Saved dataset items
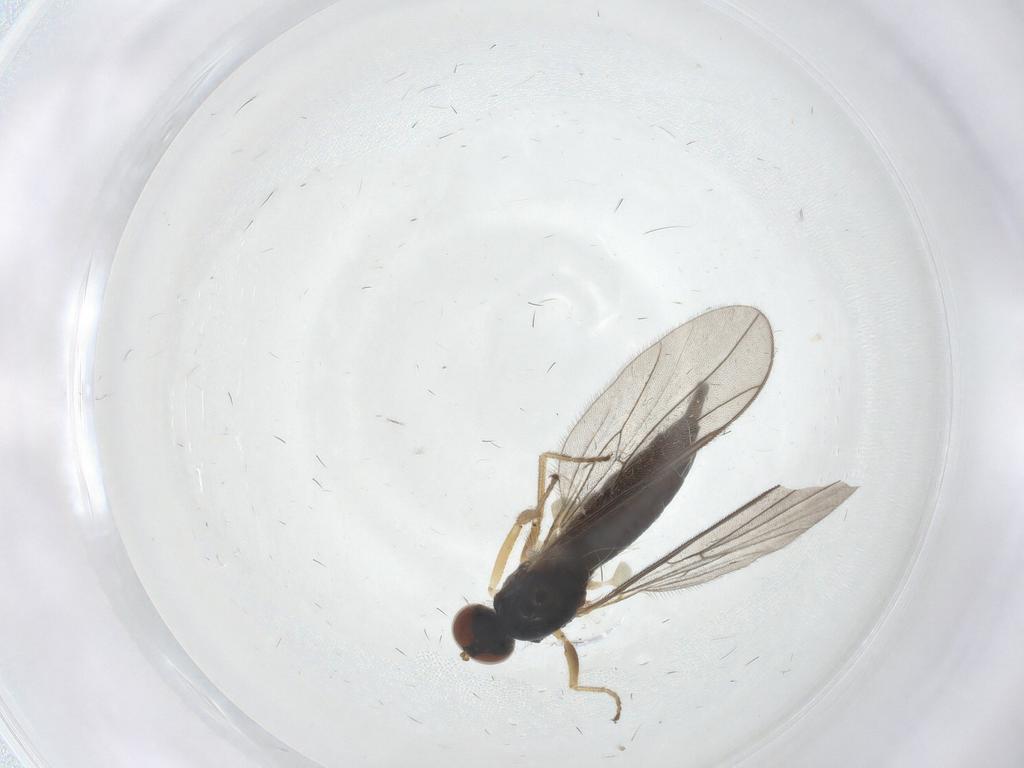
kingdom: Animalia
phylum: Arthropoda
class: Insecta
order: Diptera
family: Hybotidae
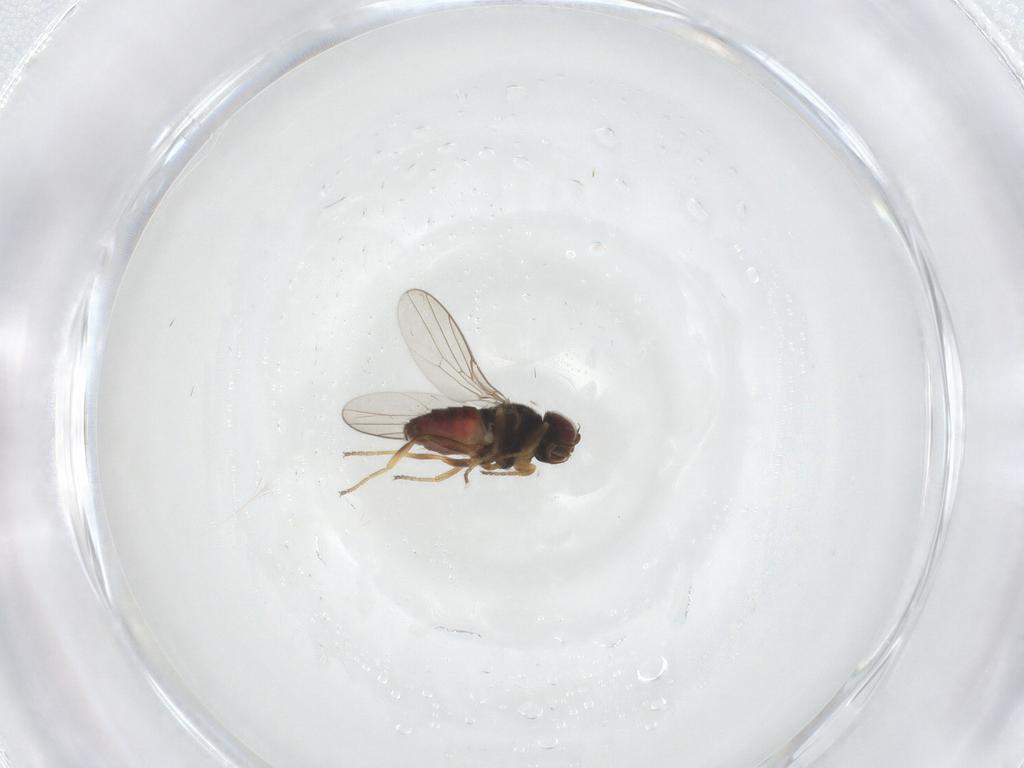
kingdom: Animalia
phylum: Arthropoda
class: Insecta
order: Diptera
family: Chloropidae
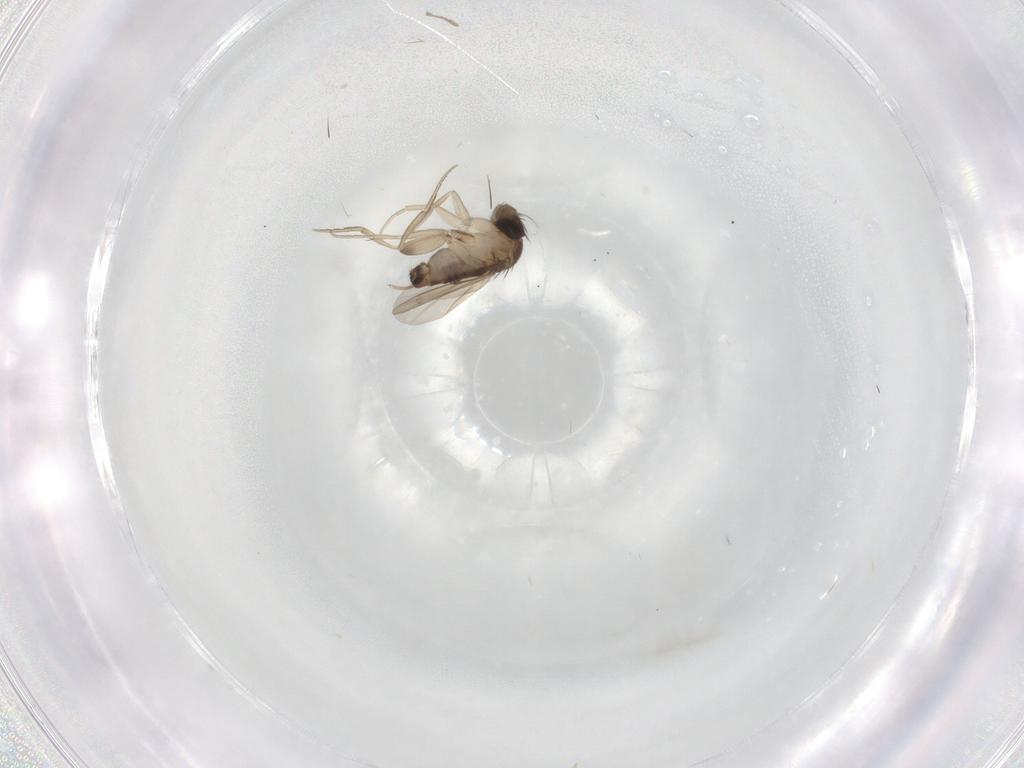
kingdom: Animalia
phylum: Arthropoda
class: Insecta
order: Diptera
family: Phoridae
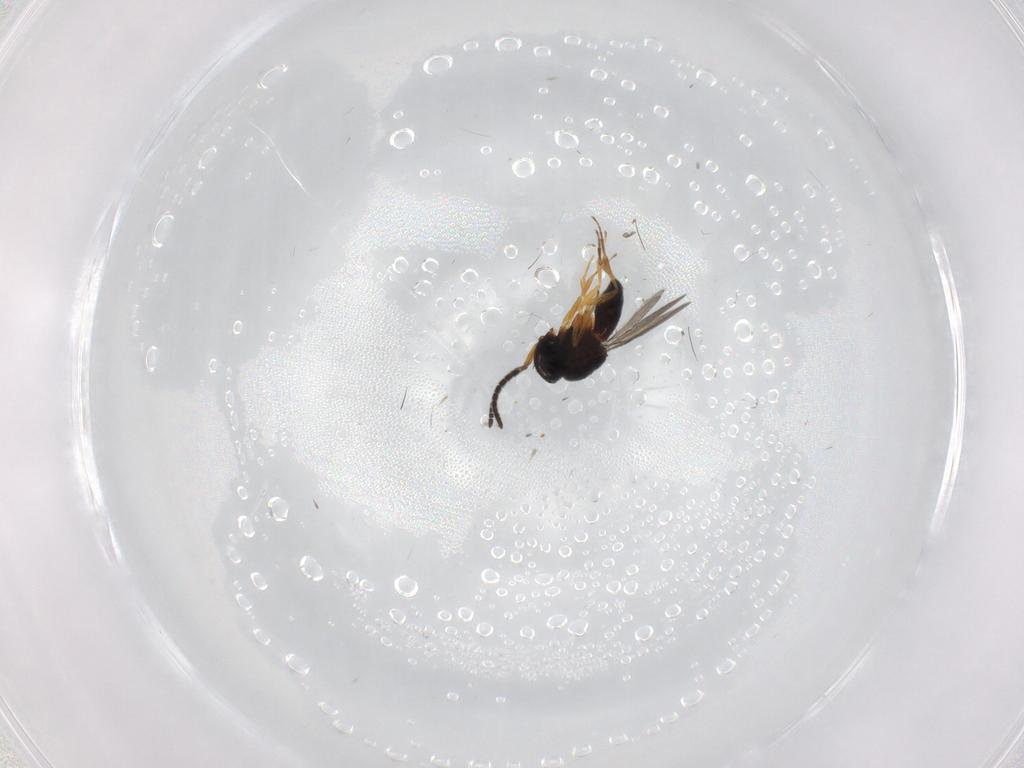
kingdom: Animalia
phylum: Arthropoda
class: Insecta
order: Hymenoptera
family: Scelionidae
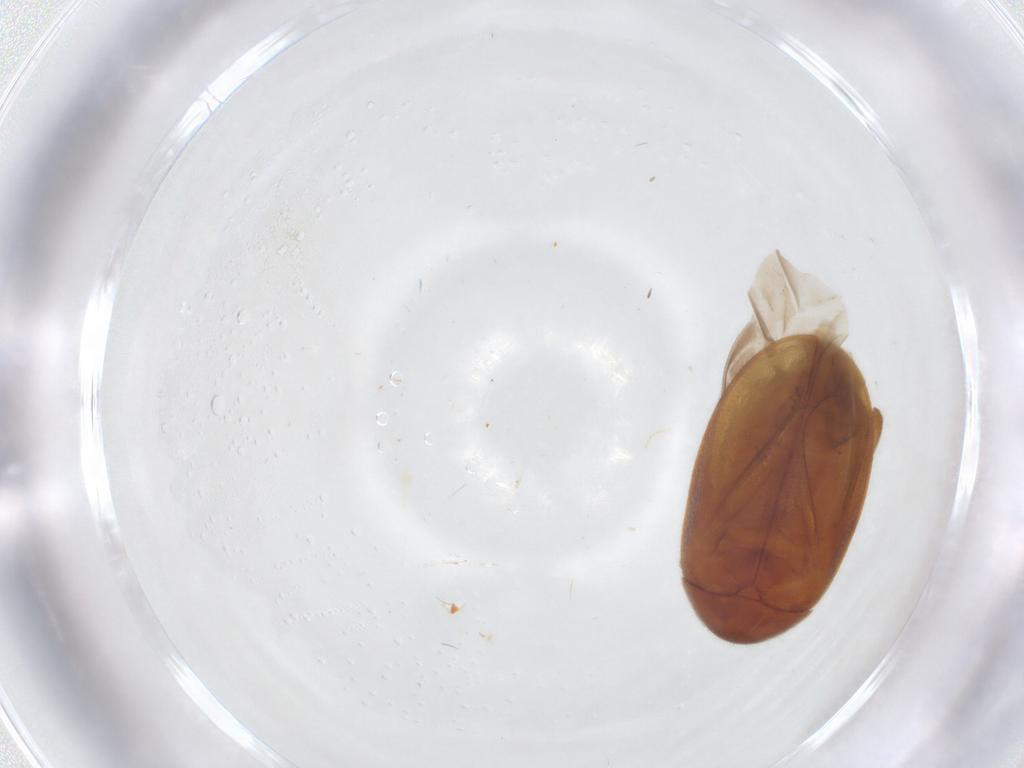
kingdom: Animalia
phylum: Arthropoda
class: Insecta
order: Coleoptera
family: Scirtidae
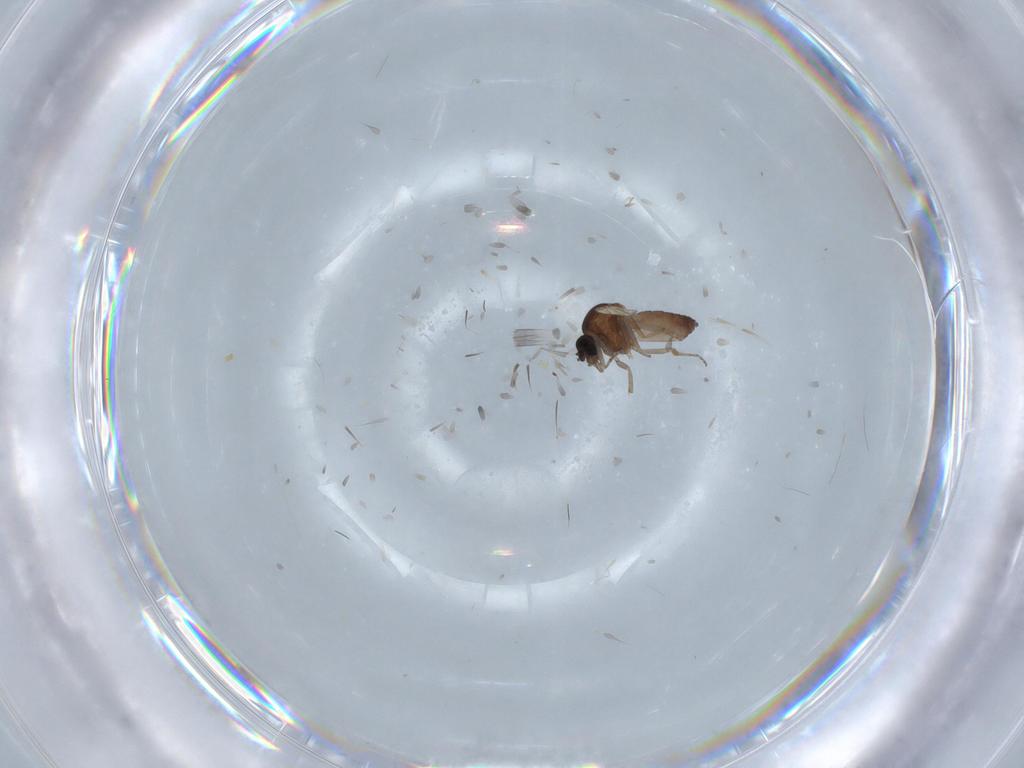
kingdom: Animalia
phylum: Arthropoda
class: Insecta
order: Diptera
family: Ceratopogonidae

#### What this task involves
Arrange the lines above as a Markdown table with the columns "Row" and "Line", one line per row, numbered in order and with blank lines skipped. Leave the pictures out of the table.

#### Task output
| Row | Line |
|---|---|
| 1 | kingdom: Animalia |
| 2 | phylum: Arthropoda |
| 3 | class: Insecta |
| 4 | order: Diptera |
| 5 | family: Hybotidae |
| 6 | kingdom: Animalia |
| 7 | phylum: Arthropoda |
| 8 | class: Insecta |
| 9 | order: Diptera |
| 10 | family: Chloropidae |
| 11 | kingdom: Animalia |
| 12 | phylum: Arthropoda |
| 13 | class: Insecta |
| 14 | order: Diptera |
| 15 | family: Phoridae |
| 16 | kingdom: Animalia |
| 17 | phylum: Arthropoda |
| 18 | class: Insecta |
| 19 | order: Hymenoptera |
| 20 | family: Scelionidae |
| 21 | kingdom: Animalia |
| 22 | phylum: Arthropoda |
| 23 | class: Insecta |
| 24 | order: Coleoptera |
| 25 | family: Scirtidae |
| 26 | kingdom: Animalia |
| 27 | phylum: Arthropoda |
| 28 | class: Insecta |
| 29 | order: Diptera |
| 30 | family: Ceratopogonidae |